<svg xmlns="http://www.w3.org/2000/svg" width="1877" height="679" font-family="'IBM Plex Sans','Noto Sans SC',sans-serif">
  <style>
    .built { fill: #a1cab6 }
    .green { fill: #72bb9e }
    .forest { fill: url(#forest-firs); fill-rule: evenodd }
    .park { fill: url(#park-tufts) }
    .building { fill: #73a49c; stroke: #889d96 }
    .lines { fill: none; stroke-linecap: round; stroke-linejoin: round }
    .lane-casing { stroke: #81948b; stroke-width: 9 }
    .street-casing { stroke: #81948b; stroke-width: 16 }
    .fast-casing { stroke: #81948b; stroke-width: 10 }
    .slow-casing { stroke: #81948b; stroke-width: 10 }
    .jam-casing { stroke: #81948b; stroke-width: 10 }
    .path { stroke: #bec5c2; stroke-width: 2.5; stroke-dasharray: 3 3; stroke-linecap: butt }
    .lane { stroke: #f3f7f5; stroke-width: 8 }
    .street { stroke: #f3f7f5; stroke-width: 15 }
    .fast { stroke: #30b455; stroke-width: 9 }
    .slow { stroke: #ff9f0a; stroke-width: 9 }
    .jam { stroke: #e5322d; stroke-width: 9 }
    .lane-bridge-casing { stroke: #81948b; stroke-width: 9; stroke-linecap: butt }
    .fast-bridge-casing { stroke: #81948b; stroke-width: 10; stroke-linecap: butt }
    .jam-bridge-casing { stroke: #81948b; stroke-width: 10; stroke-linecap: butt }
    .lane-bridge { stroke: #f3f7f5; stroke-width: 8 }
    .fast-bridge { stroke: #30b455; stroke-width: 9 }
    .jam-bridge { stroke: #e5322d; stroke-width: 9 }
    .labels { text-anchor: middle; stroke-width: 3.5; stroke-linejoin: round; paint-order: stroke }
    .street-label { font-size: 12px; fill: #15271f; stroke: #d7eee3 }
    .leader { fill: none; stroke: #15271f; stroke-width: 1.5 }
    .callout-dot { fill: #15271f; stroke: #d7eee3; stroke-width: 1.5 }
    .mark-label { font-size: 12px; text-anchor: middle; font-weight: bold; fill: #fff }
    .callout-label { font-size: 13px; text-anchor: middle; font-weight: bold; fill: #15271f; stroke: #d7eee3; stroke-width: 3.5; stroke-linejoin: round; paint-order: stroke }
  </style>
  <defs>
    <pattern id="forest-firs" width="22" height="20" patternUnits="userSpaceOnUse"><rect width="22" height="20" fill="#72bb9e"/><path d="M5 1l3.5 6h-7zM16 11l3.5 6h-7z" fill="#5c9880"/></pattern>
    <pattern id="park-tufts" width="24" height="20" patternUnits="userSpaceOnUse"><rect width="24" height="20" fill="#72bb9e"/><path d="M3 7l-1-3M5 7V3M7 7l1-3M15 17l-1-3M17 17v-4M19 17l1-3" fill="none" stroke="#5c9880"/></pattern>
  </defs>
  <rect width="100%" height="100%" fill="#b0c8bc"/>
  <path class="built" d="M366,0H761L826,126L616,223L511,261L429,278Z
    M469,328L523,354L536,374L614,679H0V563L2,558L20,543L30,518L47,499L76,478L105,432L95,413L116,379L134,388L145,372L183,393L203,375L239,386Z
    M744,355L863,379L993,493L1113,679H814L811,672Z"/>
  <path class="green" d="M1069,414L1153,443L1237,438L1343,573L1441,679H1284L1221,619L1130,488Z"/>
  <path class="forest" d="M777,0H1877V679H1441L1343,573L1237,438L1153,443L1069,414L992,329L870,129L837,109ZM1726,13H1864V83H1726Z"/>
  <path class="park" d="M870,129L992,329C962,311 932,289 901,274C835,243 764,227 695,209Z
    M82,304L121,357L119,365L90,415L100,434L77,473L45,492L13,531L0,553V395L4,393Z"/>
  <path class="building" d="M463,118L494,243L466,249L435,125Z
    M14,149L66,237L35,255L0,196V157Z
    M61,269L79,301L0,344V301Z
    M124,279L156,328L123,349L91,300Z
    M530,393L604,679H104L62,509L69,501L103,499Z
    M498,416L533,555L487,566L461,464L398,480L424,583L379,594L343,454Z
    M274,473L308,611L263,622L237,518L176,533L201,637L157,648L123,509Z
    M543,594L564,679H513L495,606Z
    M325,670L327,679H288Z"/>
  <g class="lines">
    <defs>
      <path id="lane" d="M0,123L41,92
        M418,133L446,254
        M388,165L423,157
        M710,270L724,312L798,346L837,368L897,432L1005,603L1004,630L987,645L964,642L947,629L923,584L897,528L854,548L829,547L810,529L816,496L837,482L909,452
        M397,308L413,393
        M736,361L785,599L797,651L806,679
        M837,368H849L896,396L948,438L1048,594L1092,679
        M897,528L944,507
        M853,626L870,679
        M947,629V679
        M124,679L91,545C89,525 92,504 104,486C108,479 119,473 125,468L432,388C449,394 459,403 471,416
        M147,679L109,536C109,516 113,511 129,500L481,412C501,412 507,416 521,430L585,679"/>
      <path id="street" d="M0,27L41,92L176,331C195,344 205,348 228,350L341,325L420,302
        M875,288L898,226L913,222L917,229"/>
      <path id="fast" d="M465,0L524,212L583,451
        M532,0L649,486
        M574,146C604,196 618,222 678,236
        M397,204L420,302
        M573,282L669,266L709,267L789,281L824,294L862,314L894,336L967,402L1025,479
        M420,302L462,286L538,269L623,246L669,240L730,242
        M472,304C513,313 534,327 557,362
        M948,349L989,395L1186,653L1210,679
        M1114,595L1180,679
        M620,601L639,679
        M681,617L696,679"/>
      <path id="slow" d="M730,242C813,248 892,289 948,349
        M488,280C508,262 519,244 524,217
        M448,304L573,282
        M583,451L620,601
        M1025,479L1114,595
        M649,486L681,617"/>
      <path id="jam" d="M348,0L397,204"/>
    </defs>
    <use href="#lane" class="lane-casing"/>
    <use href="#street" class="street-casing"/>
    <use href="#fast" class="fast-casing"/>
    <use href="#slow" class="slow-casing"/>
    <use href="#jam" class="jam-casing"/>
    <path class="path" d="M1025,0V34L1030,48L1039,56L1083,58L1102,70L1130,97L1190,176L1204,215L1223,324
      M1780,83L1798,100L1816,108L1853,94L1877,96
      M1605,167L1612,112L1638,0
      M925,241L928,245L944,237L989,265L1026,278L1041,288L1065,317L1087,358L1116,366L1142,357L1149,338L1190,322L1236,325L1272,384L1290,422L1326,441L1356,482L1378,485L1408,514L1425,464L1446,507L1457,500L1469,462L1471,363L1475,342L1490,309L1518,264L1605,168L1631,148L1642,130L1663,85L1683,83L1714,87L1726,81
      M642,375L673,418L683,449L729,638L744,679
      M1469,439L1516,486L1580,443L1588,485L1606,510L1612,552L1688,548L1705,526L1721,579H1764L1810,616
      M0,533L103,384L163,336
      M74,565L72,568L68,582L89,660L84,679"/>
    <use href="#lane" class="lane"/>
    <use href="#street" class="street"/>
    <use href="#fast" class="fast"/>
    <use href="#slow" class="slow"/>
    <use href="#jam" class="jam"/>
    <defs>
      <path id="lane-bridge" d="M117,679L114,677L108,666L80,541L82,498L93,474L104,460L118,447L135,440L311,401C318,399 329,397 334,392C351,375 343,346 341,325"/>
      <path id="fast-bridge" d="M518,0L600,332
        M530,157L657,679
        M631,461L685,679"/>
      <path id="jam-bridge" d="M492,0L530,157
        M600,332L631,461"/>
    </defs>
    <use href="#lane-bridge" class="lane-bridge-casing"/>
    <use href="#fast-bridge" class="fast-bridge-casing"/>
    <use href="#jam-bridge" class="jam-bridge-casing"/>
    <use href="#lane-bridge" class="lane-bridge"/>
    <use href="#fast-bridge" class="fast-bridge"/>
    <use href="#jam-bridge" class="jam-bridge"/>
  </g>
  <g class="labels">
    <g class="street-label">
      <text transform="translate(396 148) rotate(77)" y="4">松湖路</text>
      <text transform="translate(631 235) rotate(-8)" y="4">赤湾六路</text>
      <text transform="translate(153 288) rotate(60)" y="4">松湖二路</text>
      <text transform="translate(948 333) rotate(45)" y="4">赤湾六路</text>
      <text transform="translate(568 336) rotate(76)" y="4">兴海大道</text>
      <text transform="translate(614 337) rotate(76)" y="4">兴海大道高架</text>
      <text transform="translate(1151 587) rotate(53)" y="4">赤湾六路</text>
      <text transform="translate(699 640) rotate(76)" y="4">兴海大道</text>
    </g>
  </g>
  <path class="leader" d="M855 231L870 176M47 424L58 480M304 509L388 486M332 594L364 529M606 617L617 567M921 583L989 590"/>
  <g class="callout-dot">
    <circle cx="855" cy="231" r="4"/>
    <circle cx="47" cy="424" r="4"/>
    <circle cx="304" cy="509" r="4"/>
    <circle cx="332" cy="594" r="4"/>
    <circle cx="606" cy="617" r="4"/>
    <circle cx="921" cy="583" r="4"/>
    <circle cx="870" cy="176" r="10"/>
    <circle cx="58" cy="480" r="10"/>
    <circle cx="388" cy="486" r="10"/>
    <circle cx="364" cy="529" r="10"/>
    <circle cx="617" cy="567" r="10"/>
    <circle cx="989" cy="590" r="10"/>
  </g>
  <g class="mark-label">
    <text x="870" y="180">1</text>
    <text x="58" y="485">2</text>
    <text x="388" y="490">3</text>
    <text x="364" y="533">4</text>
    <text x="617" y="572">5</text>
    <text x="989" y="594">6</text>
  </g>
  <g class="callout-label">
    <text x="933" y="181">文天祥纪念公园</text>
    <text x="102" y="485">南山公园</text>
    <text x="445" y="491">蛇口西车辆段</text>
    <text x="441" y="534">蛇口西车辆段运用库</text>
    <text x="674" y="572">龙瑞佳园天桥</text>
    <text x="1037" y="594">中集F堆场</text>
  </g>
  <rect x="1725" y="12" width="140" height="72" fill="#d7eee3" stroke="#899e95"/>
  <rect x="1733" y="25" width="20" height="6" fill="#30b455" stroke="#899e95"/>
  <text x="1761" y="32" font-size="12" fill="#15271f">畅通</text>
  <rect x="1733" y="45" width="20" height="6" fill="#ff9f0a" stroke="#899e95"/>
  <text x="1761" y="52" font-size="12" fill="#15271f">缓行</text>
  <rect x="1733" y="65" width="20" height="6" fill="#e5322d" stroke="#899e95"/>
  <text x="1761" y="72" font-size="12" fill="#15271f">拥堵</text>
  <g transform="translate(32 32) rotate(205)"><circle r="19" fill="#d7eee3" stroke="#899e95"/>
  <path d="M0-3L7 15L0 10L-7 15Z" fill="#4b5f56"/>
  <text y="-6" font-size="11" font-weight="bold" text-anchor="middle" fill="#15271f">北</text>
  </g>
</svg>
====
A copy of each line above that holds the word "lines" is the expected answer.

• Exercise response:
    .lines { fill: none; stroke-linecap: round; stroke-linejoin: round }
  <g class="lines">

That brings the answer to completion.